Regardless of how fast they were, shoot enough bullets at someone at short range and you're bound to hit something sooner or later. Lady Luck was generous like that and she passed me the winning card as my last bullet pushed itself through his skinny arm. He cried out, the rings he had stolen from the doctor pouring out across the floor.
 
I saw no blood, yet his motions had suggested a direct hit upon his soul. His reactions too. The adolescent rage pounded across his forehead like the rage of nostalgia did mine. I wanted to take the chance, but the Lady had dealt me my last card with my last bullet. From now on, I could only bluff.
 
“Stay where you are.” I commanded, as the rings faded from my sight and my vision narrowed to the suspect. His look of defiance had changed, but still carried the same message, the junk going through his mind and body telling him not to give up. From his pocket, he pulled out the other jewelry he had stolen from the fat man. The seven, glistering emeralds shone in his eyes. I hesitated like deer in the headlights, the assumption that he was going to toss them off the edge with his rebellious streak overrode my mind like a computer virus full of cheap porn.
 
Instead, they began to shine, brighter than any Guardian angel and deadlier than any Mafia devil. I tore my eyes away from the scene as the vandal bathed in the light of the gems. He soaked it up like a sponge would sweat on the cheeks of a surgeon.
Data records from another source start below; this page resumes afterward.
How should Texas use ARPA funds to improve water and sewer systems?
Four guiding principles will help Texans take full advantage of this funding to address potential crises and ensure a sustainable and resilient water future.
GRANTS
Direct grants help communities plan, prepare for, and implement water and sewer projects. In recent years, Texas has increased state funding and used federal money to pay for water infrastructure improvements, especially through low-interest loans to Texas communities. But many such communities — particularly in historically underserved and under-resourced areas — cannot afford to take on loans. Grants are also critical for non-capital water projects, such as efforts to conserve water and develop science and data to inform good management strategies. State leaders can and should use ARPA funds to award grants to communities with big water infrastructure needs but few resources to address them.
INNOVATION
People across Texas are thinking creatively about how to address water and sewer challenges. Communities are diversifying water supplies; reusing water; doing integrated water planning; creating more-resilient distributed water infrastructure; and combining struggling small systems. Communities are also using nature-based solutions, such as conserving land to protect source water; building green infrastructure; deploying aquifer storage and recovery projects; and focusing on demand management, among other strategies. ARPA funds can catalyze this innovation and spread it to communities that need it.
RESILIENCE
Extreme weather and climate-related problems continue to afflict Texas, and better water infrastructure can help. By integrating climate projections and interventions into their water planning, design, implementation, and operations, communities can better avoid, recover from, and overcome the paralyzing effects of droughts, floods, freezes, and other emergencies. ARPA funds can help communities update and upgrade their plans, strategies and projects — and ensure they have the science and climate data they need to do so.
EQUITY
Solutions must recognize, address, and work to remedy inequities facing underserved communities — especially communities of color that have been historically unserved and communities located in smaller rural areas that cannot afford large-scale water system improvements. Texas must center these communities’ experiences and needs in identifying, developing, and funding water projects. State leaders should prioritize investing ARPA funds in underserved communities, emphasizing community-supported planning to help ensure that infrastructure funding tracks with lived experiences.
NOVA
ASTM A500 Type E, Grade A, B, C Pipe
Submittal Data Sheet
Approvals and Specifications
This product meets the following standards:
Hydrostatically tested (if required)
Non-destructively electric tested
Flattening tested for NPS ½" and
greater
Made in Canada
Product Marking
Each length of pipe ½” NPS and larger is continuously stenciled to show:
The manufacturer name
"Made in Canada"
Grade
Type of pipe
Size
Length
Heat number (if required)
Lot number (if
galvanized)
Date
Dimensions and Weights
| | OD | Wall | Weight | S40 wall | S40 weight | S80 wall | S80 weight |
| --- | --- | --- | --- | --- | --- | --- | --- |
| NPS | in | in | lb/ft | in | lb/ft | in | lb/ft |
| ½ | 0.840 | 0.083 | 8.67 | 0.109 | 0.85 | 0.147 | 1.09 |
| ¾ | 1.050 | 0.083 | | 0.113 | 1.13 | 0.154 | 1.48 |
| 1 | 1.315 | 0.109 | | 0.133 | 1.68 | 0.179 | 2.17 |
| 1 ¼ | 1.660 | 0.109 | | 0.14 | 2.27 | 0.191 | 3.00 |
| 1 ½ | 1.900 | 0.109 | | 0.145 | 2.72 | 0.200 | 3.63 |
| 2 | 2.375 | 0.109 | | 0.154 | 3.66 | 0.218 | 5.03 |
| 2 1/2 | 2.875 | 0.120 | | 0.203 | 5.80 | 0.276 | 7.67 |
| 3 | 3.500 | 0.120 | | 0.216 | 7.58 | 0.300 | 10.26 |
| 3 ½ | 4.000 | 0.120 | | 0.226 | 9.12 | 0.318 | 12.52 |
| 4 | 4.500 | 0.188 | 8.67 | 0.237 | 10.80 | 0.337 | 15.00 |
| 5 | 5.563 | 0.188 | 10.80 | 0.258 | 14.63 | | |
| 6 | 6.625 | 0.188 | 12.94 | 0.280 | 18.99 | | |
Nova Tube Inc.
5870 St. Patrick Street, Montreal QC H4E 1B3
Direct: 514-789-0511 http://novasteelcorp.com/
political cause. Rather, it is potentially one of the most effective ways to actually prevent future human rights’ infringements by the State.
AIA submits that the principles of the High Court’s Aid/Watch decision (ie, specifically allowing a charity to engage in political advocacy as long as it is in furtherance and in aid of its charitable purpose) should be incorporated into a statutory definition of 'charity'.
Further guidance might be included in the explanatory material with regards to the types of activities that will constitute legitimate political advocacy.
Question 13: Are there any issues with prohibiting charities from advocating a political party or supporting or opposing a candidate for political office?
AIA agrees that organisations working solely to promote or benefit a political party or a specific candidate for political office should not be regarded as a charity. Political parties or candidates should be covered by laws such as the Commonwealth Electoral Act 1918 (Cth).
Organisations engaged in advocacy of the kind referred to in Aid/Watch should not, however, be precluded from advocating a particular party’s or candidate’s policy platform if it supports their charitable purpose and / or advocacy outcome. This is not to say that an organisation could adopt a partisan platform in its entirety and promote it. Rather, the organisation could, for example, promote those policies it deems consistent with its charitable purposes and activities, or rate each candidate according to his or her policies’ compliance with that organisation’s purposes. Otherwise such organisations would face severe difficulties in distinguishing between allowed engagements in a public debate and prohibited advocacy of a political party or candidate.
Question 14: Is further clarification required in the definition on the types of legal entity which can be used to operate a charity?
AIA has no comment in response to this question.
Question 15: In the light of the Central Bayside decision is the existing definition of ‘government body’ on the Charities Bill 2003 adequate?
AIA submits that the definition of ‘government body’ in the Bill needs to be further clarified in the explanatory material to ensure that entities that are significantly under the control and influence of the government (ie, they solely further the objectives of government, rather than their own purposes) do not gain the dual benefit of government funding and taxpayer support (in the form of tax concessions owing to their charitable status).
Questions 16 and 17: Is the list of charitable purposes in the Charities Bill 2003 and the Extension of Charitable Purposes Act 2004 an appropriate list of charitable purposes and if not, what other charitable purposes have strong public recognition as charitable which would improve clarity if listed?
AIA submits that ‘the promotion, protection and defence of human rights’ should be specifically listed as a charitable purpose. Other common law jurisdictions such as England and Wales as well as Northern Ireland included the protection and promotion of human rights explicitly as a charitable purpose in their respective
His wig fell off as the light burned him bleached yellow and levitated him off the ground, like some Buddha reaching enlightenment.
 
I reshuffled the deck and dealt my cards as I slammed the next clip into my gun and started firing back at him, each ejaculation running off into thin air, as he disappeared from my sight once again. The vandal had somehow gotten faster, the drugs pumping through his body giving him the edge he needed while mine only slowed me down.
 
A solar flare hit me, the deer had blinked for too long.
 
I lay there, feeling my life force ooze out of my body, the river flowing away from the spring with the knowledge that it was never coming back, meandering down my broken corpse like a bad metaphor that was being used over and over again. From the depths of my stomach, a small, grey rabbit pulled itself out of the rotting cage that contained it, and hoped along on it's merry way through the great ironies of life. The vandal had already moved on.
 
Lady Luck had no more cards left in her sleeve.